Nowy park dla Bogucic, Dąbrówki Małej i Zawodzia to pomysł z kampanii wyborczej Marcina Krupy w 2018 roku. Tuż przed wyborami pojawił się też inny temat dotyczący terenów zielonych. Głośna sprawa aparthotelu na Muchowcu sprawiła duże problemy na ostatniej prostej wyborów. Teraz te dwa tematy ponownie wzbudzają zainteresowanie mieszkańców. Inwestor, który chciał budować na Muchowcu, w zamian za tamtą działkę otrzyma nową, właśnie przy planowanym parku.
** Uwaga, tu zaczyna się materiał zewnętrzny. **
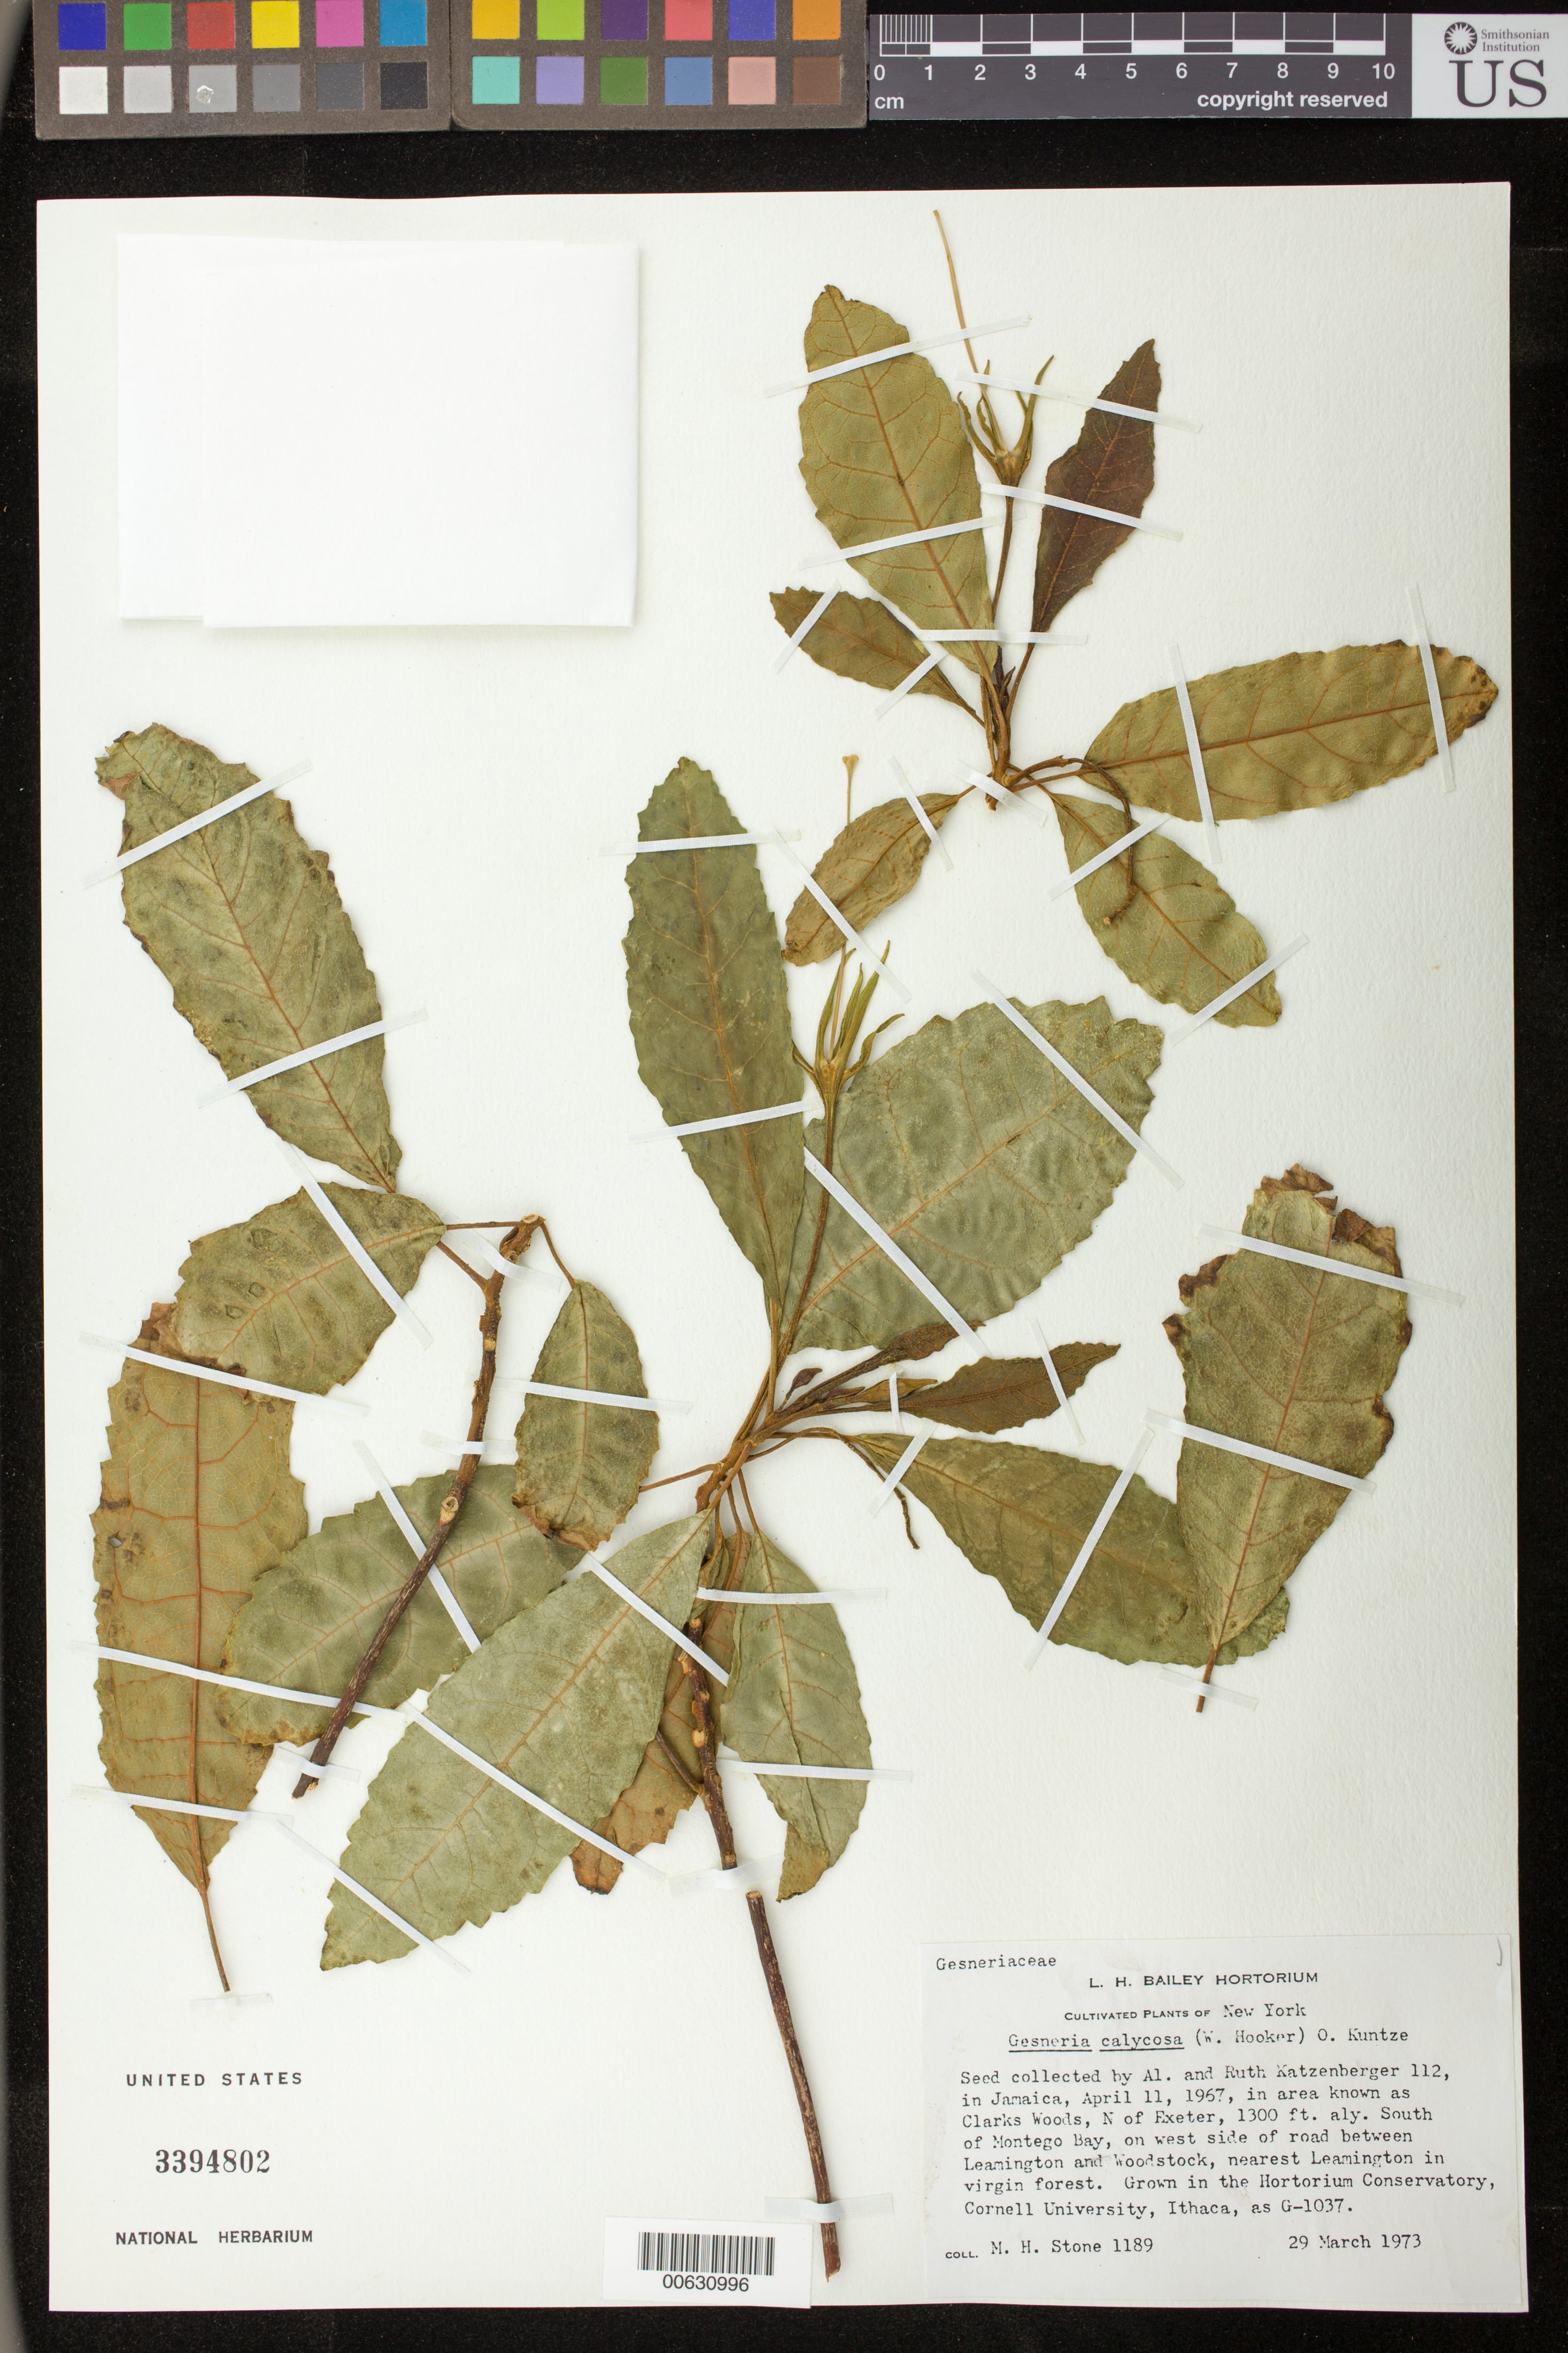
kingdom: Plantae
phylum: Tracheophyta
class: Magnoliopsida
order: Lamiales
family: Gesneriaceae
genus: Gesneria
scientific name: Gesneria calycosa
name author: (Hook.) Kuntze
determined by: Skog, Laurence E.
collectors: M. Stone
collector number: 1189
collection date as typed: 29 Mar 1973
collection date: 1973-03-29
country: Jamaica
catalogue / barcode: US 3394802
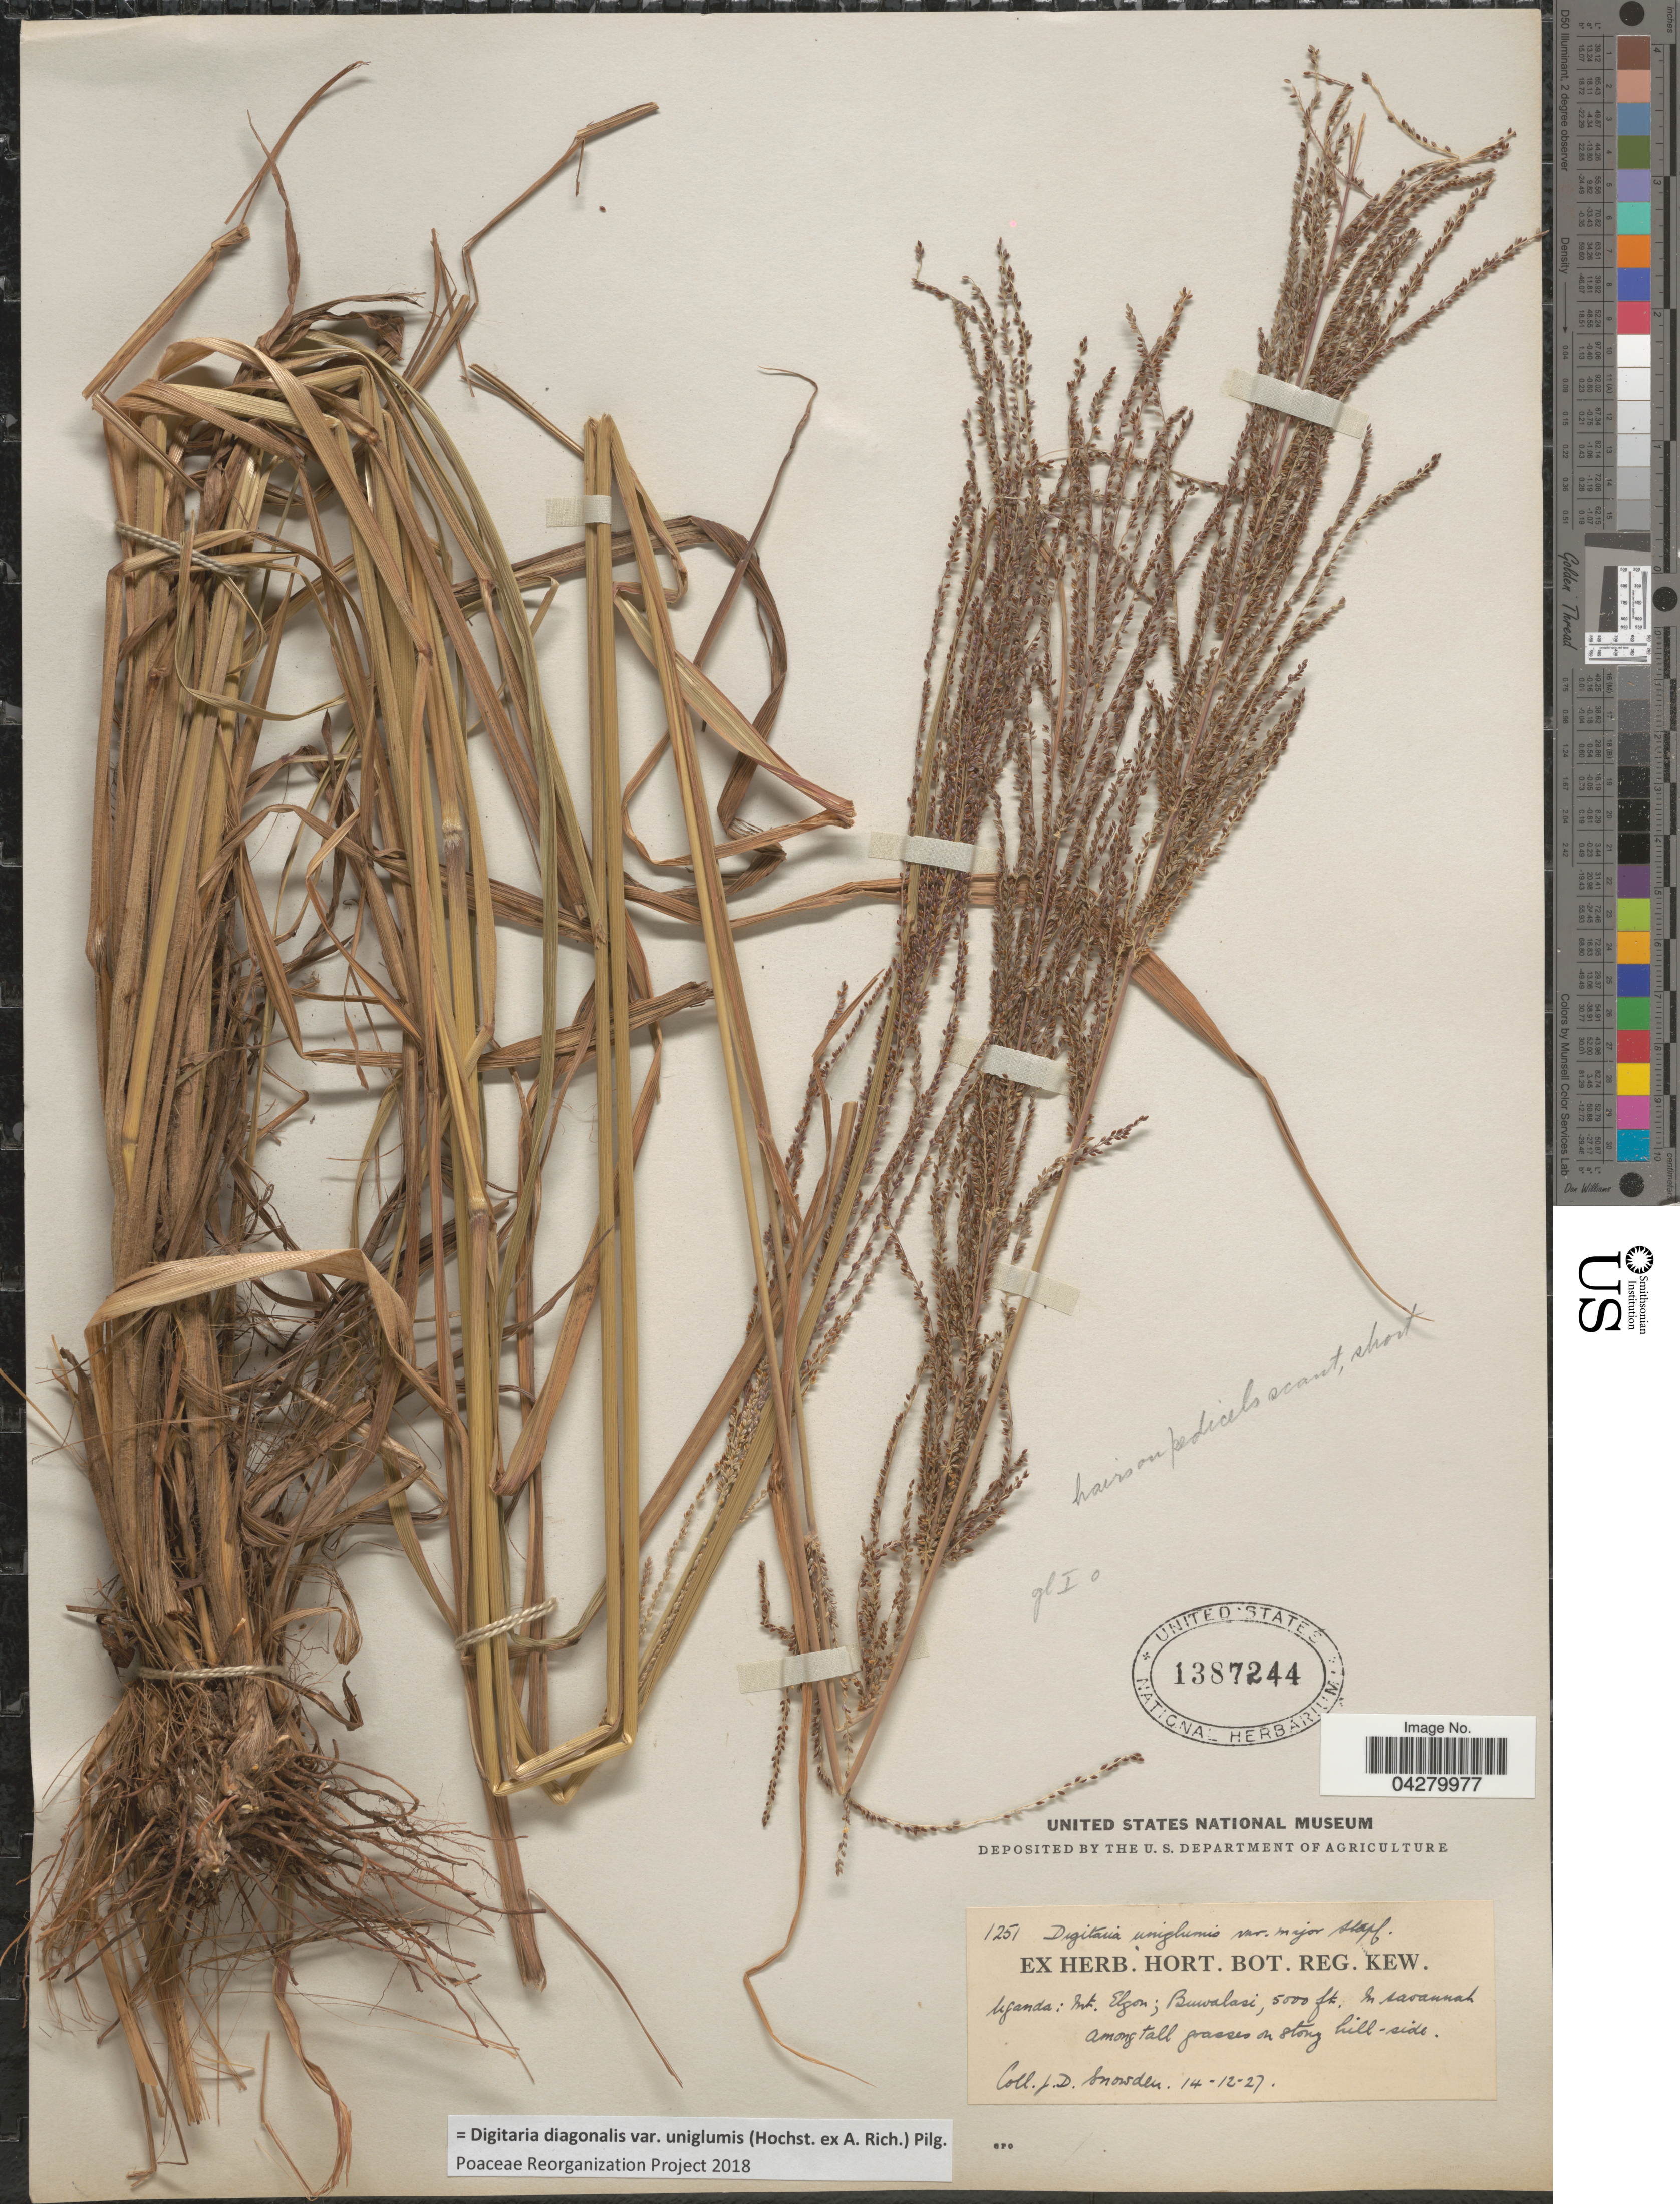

– Nam się to nie podoba, bo odnoszę wrażenie, że pod płaszczykiem parku miasto chce zrobić infrastrukturę deweloperowi – mówi Barbara Kaczyńska z rady dzielnicy Bogucice oraz członkini Inicjatywy osiedla Kukuczki. Dodaje, że jej zdanie podziela kilkudziesięciu mieszkańców osiedla po drugiej stronie ulicy. Jak mówi Kaczyńska, aparthotel na Muchowcu nie powinien powstać, ale dla niej jest oczywiste, że urzędnicy najpierw dogadali się z deweloperem, a dopiero później pochwalili pomysłem utworzenia parku i nieprzypadkowo jest on mniejszy niż wcześniej planowano. Najpierw faktycznie była mowa o 13 hektarach, a później teren zielony z obietnic “skurczył się” do 7,5 hektarów. Jednak mieszkańcy wskazują, że faktyczna powierzchnia jest jeszcze mniejsza, bo w to wliczone są drogi (jedna z nich jeszcze nie istnieje, ale znajduje się w planie zagospodarowania przestrzennego).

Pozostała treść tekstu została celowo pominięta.